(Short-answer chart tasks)
======

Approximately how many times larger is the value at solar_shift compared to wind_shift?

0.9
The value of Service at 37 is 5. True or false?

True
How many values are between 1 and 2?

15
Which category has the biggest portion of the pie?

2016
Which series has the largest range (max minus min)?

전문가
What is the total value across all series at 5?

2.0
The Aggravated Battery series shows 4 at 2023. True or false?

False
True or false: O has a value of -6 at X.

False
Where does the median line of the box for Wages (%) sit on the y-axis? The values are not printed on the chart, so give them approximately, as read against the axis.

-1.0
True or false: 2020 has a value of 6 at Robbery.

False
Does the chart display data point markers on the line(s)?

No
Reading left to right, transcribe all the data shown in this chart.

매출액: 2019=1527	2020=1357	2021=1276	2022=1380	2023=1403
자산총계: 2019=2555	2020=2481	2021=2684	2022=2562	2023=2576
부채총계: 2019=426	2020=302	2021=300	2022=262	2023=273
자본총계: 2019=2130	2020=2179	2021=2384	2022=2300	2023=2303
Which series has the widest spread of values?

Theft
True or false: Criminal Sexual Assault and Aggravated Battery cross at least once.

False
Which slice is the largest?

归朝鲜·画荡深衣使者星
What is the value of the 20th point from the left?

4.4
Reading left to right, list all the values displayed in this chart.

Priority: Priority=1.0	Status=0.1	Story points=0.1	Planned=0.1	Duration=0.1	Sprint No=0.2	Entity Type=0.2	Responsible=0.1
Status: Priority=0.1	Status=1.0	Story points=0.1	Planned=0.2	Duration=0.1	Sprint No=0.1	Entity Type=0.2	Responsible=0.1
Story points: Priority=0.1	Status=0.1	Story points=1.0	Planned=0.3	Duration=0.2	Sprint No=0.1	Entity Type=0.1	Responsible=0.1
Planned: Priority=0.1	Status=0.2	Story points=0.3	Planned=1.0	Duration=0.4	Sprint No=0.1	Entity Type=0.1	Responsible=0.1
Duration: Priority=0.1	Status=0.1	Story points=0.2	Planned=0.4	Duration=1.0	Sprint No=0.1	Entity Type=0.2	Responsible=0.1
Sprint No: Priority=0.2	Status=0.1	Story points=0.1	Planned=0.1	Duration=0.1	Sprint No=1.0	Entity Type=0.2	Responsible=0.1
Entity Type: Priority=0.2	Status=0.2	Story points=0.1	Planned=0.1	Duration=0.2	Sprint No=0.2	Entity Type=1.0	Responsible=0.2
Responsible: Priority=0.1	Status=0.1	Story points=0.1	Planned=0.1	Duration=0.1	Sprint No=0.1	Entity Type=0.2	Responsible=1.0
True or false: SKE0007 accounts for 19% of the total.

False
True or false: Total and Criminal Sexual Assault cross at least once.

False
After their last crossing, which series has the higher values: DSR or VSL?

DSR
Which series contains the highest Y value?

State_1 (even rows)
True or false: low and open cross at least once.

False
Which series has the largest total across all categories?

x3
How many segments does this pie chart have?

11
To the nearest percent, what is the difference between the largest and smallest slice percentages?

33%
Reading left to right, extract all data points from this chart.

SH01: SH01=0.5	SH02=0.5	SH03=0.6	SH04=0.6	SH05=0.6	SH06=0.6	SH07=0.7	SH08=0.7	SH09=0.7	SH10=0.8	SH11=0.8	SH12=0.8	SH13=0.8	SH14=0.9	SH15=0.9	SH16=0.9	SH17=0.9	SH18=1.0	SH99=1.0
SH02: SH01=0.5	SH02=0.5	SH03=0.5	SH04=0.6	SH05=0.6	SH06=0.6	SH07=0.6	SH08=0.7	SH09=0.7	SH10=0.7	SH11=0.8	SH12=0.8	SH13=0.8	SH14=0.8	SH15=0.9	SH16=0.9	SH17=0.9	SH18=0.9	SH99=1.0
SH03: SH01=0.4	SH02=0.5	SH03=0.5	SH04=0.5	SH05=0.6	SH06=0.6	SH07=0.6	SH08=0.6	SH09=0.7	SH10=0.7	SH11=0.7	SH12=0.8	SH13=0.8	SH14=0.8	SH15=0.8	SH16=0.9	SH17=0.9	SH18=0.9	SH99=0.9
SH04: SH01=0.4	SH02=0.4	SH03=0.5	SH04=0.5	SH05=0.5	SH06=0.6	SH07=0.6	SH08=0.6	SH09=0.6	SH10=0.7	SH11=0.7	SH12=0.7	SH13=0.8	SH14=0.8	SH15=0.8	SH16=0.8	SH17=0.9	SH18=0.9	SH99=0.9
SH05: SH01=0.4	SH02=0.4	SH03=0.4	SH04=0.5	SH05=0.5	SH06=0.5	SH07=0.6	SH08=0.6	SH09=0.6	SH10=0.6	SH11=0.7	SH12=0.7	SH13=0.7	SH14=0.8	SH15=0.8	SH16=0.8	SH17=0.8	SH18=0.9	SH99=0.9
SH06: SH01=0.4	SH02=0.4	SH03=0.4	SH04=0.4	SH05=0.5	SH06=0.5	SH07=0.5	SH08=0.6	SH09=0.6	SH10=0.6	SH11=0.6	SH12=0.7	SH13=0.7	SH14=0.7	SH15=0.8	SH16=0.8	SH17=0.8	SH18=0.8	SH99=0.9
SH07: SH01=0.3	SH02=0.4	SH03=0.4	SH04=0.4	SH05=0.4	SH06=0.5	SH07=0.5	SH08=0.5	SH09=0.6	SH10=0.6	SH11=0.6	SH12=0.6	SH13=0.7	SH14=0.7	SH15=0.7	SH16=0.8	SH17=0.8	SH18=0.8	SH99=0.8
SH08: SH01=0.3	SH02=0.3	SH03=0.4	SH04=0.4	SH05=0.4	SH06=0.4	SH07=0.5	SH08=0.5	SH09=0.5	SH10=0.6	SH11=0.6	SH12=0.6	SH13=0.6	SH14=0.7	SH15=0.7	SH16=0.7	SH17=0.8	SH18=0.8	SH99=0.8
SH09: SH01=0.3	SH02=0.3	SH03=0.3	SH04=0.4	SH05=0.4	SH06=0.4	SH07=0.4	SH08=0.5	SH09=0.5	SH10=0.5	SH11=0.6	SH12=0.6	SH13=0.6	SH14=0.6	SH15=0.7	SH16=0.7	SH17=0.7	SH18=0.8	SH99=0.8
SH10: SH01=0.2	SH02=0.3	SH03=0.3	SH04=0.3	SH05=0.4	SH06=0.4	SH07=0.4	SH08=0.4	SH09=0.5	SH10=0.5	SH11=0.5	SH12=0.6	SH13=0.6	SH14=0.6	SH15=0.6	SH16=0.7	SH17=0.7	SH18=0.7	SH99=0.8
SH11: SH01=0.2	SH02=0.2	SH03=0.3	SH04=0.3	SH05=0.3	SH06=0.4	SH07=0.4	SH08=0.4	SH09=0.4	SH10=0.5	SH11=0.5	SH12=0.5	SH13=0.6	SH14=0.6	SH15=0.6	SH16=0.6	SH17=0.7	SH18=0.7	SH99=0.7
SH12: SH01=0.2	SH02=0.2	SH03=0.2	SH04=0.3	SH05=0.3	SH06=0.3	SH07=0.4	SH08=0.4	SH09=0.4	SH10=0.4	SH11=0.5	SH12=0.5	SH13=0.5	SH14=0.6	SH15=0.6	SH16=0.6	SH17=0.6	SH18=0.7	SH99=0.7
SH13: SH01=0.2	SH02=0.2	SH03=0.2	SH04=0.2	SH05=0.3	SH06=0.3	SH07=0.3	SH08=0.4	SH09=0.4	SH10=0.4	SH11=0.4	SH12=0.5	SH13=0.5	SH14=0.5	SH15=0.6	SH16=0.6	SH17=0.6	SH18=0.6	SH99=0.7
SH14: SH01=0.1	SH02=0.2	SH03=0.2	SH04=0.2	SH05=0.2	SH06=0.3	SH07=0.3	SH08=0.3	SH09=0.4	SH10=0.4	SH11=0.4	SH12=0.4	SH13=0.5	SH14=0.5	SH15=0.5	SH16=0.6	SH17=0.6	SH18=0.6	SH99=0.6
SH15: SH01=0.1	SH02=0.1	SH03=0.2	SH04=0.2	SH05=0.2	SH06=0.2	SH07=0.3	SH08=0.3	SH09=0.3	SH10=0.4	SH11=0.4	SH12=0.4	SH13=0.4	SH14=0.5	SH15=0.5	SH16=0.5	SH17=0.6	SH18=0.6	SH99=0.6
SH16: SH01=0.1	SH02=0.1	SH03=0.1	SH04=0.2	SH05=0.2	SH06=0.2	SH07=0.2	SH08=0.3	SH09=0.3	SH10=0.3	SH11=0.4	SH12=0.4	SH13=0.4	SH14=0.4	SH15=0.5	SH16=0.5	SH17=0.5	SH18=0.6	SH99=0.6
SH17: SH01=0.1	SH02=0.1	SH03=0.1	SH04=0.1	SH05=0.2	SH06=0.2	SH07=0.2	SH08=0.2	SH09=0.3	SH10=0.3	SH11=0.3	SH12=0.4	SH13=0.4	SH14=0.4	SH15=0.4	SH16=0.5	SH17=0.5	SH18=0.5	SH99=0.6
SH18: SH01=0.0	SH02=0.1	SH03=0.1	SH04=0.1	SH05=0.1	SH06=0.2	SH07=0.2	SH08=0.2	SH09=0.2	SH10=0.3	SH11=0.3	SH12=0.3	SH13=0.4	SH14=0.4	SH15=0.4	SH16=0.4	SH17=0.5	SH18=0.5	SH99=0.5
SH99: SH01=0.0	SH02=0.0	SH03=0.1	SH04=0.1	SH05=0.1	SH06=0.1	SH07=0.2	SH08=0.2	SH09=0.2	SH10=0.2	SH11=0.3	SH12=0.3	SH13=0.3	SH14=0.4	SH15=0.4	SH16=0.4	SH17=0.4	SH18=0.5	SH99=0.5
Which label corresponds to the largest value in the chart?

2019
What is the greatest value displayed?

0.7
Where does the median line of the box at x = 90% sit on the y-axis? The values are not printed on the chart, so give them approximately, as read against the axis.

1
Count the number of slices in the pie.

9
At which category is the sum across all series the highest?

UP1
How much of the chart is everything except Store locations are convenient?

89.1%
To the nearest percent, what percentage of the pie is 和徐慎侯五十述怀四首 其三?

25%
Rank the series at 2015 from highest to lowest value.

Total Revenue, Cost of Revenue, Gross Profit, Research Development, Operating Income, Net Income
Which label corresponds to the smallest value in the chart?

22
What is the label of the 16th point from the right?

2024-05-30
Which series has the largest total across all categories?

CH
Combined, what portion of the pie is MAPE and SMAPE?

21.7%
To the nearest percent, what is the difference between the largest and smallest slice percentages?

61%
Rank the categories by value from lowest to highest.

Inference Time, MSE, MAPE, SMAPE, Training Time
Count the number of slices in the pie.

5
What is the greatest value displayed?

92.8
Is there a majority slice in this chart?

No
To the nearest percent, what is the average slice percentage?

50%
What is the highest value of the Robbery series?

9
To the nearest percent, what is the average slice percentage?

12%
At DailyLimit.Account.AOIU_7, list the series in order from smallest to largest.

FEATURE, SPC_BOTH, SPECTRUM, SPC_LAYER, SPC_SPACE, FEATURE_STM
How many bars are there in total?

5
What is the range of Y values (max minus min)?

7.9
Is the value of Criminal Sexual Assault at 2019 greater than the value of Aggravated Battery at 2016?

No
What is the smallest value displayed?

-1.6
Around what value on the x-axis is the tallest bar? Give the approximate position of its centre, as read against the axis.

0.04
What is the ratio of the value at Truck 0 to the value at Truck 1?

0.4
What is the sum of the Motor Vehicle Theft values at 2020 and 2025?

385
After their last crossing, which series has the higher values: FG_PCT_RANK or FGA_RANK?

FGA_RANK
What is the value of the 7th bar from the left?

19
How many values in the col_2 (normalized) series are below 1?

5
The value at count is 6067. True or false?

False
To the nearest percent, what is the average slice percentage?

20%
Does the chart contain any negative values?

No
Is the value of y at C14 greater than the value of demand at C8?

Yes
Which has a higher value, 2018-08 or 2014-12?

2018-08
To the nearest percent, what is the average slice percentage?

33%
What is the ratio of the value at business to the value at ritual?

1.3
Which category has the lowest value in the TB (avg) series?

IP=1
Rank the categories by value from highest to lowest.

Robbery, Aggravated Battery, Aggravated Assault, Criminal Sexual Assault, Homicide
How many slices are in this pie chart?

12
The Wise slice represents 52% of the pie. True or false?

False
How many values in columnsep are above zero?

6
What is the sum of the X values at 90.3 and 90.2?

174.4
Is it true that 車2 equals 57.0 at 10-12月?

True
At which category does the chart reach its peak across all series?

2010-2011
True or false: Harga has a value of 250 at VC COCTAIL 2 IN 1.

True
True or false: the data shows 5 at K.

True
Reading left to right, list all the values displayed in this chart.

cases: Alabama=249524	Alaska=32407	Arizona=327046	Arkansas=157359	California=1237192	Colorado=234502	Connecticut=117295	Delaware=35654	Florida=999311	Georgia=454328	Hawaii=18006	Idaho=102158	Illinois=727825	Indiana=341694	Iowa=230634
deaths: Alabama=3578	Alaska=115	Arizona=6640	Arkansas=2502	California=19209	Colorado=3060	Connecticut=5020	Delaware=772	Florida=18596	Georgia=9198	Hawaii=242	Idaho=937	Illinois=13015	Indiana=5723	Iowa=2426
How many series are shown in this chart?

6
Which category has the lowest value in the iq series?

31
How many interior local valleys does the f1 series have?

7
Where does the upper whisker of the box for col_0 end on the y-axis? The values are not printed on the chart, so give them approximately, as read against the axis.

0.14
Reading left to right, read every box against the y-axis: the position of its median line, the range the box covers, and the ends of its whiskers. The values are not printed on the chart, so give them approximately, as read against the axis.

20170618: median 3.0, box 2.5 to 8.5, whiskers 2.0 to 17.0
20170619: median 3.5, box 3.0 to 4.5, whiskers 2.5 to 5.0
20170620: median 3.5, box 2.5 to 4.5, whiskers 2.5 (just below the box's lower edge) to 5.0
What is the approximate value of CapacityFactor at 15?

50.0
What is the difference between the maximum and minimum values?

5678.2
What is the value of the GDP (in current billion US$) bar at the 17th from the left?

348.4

======

_INSTRUCTIONS TO FOLLOW_.
Starting at the line containing "State_1 (even rows)" and ending at the line containing "Reading left to right, extract", render that stretch of the listing as a Markdown table with the columns Row and Line. Number each line and skip the blank ones.

_REPLY TO THE TASK_.
| Row | Line |
|---|---|
| 1 | State_1 (even rows) |
| 2 | True or false: low and open cross at least once. |
| 3 | False |
| 4 | Which series has the largest total across all categories? |
| 5 | x3 |
| 6 | How many segments does this pie chart have? |
| 7 | 11 |
| 8 | To the nearest percent, what is the difference between the largest and smallest slice percentages? |
| 9 | 33% |
| 10 | Reading left to right, extract all data points from this chart. |